Moving on. time to take a peek at some of the code to see what is going on here at Startup in the .NET app.

If I take a look at the code, there is a Veeam.REST.Sever.Server.Throttling section with a path of /Veeam/Archiver/Options/Rest/Throttling

It also references a global config helper, which appears to take a path+perhaps a default value at the end. I can see under EndpointTokensPerSecond there is a default value of 1. Other values were 5 per minute and 1500 per hour.

Insider tip: Word on the street is, the throttle is applied only to non-localhost ( addresses, so effectively you will only run into this if your calling the api from outside the localhost... which will more than often be the case + its recommended to split the new restore portal off to a new machine

Interesting to note here is that there is a "GlobalPerSecond" etc so if you wanted looks like you can throttle everything, the default is a longmax, which is.. wwaaaay more than this server could handle.

This lines up with what we were seeing and does highlight why I will change my own code to allow for sessions to be shared more between tenants.

Now time to take some guesses about how to implement this config values based on what we have discovered.

Attempt 1, the config file for the hosted web service for the REST API

Failed to start service, which i figured. You typically need a "ConfigSections" declaration saying that there is one for Veeam which this file didnt have. Worth a shot.
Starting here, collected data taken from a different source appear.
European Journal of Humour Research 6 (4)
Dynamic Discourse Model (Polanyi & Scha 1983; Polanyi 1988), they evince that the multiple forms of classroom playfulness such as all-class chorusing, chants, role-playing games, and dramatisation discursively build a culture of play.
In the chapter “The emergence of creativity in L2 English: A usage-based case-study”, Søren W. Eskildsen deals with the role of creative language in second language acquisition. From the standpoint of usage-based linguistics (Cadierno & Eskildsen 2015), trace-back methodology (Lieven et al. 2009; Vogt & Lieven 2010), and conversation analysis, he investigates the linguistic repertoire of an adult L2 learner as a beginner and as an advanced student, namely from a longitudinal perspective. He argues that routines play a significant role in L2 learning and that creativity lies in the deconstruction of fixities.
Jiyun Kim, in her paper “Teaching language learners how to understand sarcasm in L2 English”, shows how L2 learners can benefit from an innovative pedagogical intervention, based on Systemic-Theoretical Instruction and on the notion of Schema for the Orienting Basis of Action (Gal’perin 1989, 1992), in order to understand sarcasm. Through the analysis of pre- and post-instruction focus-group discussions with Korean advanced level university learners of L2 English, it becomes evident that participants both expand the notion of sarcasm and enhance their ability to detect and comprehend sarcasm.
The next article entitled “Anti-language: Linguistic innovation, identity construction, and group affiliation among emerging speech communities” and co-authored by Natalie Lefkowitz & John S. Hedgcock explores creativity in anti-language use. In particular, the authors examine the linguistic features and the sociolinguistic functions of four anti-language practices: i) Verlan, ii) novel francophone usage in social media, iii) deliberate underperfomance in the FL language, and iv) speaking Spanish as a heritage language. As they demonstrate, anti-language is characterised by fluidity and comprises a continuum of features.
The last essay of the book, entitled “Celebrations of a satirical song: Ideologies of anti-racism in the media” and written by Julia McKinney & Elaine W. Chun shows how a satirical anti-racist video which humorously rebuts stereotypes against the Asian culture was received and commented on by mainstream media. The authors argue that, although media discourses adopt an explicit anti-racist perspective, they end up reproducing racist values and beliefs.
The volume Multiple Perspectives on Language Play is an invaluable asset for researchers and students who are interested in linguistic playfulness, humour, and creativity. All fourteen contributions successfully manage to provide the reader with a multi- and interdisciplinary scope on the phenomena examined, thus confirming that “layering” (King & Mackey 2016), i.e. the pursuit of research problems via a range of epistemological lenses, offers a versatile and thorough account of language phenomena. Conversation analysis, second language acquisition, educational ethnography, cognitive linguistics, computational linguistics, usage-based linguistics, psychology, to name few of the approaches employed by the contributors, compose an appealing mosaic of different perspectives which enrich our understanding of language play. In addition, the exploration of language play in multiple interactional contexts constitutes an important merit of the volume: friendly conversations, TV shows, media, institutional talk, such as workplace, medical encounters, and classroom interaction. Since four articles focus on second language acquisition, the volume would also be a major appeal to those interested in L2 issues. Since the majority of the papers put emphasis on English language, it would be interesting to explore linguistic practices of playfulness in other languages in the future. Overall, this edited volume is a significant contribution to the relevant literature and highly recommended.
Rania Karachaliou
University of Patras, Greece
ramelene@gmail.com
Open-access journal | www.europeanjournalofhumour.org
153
Ok, now from previous experience, Veeam actually has a Config.exe under C:\ProgramData\Veeam\Backup365

Let's open this up, bingo.

Now we are onto something.... i think. This aligns completely with the pathing i saw in the code.

Lets add the new values to the Rest node, note this needs to be a child property so you need to remove the / from the end of the current <Rest line and then add a closing </Rest> below it - then in between add the new <Throttling values.... /> section like below

Restart the service to pick up the new values, then blast the API, see what happens. Look at that, it works! Before/After


Right so, off to optimise my code to share sessions and use token refreshes a little better globally but this will allow us to move through to production now and i can follow up with a release.

I wouldn't recommend using this long term, ideally optimise your own code but if you need it in a pinch this is a good way of doing it. Handy to also know there is some configurable global limits too, might be useful to set some generous limits here but to again prevent brute force / ddos style attacks which may cause backend problems.